TAC stands for traffic acquisition costs, and that is a crucial component to balance Google’s business model sustainability.
More precisely the TAC rate tells us the percentage of how Google spends money to acquire traffic, which gets monetized on its search results pages. For instance, in 2017 Google recorded a TAC rate on Network Members of 71.9% while the Google Properties TAX Rate was 11.6%.
Part of Google‘s cost structure is useful at keeping together the set of processes that help the company generating revenues on its search results pages, comprising:
- Server infrastructure: back in the late 1990s when Google was still in the very initial stage at Stanford, it brought down its internet connection several times, by causing several outages. That allowed its founders to understand they needed to build up a robust infrastructure on top of their search tool. Today Google has a massive IT infrastructure made of various data centers around the world.
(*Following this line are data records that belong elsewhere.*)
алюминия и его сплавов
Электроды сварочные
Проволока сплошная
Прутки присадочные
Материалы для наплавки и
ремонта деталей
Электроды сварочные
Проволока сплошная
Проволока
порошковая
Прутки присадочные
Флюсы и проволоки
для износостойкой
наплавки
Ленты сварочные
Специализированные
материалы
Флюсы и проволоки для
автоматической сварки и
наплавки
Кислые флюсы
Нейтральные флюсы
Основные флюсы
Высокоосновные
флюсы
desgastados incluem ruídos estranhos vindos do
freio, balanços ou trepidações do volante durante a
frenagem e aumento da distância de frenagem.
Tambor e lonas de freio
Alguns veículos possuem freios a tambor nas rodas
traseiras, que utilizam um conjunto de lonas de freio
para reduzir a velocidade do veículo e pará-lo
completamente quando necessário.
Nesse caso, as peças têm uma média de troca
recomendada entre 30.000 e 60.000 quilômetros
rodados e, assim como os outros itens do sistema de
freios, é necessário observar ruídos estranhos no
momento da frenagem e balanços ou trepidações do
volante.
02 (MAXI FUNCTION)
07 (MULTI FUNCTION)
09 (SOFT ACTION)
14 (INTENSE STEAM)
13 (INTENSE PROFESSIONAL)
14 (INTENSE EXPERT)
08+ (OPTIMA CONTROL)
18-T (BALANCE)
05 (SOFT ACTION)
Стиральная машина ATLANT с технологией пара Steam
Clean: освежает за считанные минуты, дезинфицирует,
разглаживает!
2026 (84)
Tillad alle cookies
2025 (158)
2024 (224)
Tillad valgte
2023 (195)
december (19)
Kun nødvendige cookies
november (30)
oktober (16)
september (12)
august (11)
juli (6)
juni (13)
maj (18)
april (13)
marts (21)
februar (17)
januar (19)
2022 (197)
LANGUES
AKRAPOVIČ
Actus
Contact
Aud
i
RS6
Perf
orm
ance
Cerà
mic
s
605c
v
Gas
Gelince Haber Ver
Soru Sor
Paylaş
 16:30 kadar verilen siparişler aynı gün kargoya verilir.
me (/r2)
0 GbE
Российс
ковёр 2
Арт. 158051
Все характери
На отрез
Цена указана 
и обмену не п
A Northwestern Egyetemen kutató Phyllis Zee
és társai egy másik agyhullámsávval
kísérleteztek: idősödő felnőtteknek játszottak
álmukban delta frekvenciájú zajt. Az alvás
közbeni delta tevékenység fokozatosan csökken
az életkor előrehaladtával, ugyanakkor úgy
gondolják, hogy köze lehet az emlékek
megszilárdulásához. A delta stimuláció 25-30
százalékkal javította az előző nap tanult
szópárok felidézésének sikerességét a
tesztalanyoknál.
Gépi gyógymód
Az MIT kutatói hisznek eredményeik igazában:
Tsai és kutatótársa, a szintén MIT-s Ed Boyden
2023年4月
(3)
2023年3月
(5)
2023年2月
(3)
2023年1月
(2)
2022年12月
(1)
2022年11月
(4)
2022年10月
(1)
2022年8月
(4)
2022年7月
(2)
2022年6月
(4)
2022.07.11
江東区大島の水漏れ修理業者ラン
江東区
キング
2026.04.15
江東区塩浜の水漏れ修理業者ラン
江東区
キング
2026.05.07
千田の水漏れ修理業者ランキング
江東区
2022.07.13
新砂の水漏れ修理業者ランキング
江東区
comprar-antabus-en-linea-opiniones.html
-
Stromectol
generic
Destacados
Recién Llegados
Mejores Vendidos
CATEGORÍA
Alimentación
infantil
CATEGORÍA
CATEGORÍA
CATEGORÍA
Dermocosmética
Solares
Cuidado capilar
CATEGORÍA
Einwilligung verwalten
- Another element to allow Google to stay on top of his game is to keep innovating in the search industry. Maintaining, updating and innovating Google‘s algorithms isn’t inexpensive. Indeed, in 2017 Google spent over $16.6 billion in R&D, which represented 15% of its total revenues.
- The third element if the acquisition of continuous streams of traffic that make Google able to create virtuous cycles and scale-up.
Cost structure and unit economics
A cost structure is an important component of any business model, as it helps to assess its sustainability over time. While startups business models, trying to define a new space might not be able to be profitable right away, it’s important to build long-term unit economics.
There are two key elements you need to understand to have insights about how companies “think” in the current moment. The first is how they make money. The second, how they spend money.
When you combine those two elements you can understand:
- How a company really makes money (where is the cash cow, and how and if a company lowers its margins to generate more cash flow for growth).
- Whether that company is operationally scalable.
- Where the company is headed in the next future and whether it will make sense for it to invest in certain areas rather than others!
In this article, we focused on operational scalability and cost structure, and we saw how Google managed to build an extremely efficient cost structure.